O que se espera>
Escreva a continuação do texto sobre fofoca, começando logo depois da frase que dá o título brasileiro do filme.

Trecho da fonte>
○ ○ ○

WALCYR
CARRASCO
02/07/2013
16h50 - Atualizado em 02/07/2013 16h51
Fé e fofoca
A
fofoca é a base da tese da “cura gay”: maléfica, preconceituosa, com o poder de
destruir vidas
Um
dos meus livros prediletos é Os miseráveis, de Victor Hugo, do século XIX.
Creio que um dos trabalhos mais apaixonantes da minha vida foi traduzi-lo e
adaptá-lo para jovens. Uma das passagens mais marcantes, descrita em detalhes
no original, fala do poder da fofoca. Fantine é mãe solteira e deixou sua
filha, a menina Cosette, aos cuidados de um casal, a certa distância da cidade
onde se fixou.
Trabalha
como operária e envia quase tudo o que ganha para o sustento da menina. Só que
não sabe ler e escrever. Recorre a um profissional para redigir suas cartas e
ouvir as respostas. As colegas de trabalho desconfiam.
Para
quem tantas cartas, afinal? Convencem o homem que as escreve não a revelar seu
conteúdo – ele é discreto –, mas a fornecer o endereço para onde são enviadas.
Uma
delas, então, viaja às próprias custas para apurar a história. Volta com a
satisfação de “saber de tudo”. Conta o que sabe para todas. Estigmatizada numa
época em que ser mãe solteira era uma desonra, Fantine briga com as outras. É
demitida por moralismo. Acaba nas ruas como prostituta. Quem leu o livro, viu
algum dos filmes ou versões teatrais inspirados na obra sabe que ela vende os
dentes e cabelos para depois morrer tragicamente. Onde começou toda a sua
via-crúcis? Na curiosidade sobre a vida alheia.
Acredito
que a fofoca é maléfica. É fundamentada no preconceito. Tem o poder de destruir
vidas. Em sua primeira peça de teatro, em 1934, a escritora americana Lilian
Hellman (1905-1984) aborda o tema. A peça, The children’s hour, foi sucesso na
Broadway e ganhou versão cinematográfica com as estrelas da época, Audrey
Hepburn e Shirley MacLaine. Aqui no Brasil, o filme ganhou o título de Infâmia.

○ ○ ○

Dados>
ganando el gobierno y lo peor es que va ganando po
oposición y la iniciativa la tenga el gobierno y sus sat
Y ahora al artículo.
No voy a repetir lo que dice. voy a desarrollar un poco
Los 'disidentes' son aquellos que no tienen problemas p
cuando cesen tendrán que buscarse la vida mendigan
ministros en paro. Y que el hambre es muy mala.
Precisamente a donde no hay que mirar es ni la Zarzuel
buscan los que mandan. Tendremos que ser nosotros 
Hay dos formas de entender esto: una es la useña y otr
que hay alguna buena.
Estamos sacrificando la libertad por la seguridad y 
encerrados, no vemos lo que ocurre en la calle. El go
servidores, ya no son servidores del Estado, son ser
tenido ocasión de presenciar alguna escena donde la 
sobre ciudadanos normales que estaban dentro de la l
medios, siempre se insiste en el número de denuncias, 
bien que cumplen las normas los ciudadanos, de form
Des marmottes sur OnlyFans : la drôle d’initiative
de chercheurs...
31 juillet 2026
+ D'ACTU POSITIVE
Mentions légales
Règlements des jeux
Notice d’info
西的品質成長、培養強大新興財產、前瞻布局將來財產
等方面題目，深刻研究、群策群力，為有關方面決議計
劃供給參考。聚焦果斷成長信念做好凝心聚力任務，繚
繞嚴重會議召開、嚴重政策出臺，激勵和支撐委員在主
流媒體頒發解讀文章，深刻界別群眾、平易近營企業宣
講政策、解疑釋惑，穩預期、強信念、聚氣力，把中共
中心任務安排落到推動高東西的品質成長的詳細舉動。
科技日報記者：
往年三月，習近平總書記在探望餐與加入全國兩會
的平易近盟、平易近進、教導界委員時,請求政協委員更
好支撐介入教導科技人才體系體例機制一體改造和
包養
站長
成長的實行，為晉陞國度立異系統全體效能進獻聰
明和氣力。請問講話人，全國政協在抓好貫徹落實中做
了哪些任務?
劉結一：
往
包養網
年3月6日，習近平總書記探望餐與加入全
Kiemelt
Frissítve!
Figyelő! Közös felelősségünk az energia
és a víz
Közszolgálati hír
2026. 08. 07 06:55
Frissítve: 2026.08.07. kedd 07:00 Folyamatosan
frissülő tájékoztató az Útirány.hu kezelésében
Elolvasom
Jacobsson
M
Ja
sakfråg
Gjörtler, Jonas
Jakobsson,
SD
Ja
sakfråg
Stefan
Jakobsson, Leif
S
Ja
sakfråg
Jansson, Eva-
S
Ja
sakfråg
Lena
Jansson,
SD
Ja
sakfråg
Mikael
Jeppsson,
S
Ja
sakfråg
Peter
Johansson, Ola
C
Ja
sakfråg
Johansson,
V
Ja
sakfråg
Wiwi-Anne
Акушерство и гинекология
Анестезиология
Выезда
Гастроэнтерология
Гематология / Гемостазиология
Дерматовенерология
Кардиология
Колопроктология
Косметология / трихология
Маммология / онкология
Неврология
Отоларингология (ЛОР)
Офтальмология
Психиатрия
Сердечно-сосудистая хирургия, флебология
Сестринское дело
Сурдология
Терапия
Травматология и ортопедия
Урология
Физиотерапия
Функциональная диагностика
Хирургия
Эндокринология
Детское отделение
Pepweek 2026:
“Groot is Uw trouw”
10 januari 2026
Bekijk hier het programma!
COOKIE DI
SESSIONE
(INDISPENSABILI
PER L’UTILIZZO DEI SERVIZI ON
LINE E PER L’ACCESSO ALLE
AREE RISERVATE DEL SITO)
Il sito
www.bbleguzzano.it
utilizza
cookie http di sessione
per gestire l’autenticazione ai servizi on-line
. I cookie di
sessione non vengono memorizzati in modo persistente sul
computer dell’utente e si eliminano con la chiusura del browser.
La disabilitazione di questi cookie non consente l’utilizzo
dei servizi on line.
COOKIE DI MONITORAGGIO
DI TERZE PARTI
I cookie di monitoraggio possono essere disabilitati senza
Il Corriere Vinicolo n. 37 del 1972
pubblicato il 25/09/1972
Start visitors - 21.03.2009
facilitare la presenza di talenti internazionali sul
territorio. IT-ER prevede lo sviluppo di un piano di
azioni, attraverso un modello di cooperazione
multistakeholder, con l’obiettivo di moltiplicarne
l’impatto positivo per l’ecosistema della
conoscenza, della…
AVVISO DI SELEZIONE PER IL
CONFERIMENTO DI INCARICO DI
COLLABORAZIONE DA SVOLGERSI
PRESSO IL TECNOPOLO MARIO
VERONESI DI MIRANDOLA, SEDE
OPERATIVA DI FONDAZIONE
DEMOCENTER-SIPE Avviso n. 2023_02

○ ○ ○

Resposta ao exercício>
(Procurem, vale a pena ver.)
Narra
a história de duas mulheres, sócias fundadoras de uma escola infantil nos
Estados Unidos. Uma aluna as acusa de ter uma relação homossexual. Não têm, de
fato. Mas a avó da garota espalha a fofoca na comunidade. Perdem os alunos,
quebram financeiramente e, finalmente, uma delas se suicida. Histórias como
essa são frequentes.
No
mundo artístico, encontro jovens que deixaram a cidade distante onde viviam,
porque não suportavam mais os falatórios. Certa vez, em visita à pequena Bernardino
de Campos, interior de São Paulo, onde nasci, conversei com um rapaz de cabelos
pintados de verde, num estilo meio punk, cuja família se mudara para lá. Fazia
faculdade, mas queria voltar a São Paulo, onde trabalhava como motorista. Eu me
espantei:
–
Prefere o trânsito de São Paulo a terminar um curso universitário, ter uma
carreira?
–
Aqui, meu cabelo virou até notícia na rádio – respondeu ele. Por que falo sobre
tudo isso?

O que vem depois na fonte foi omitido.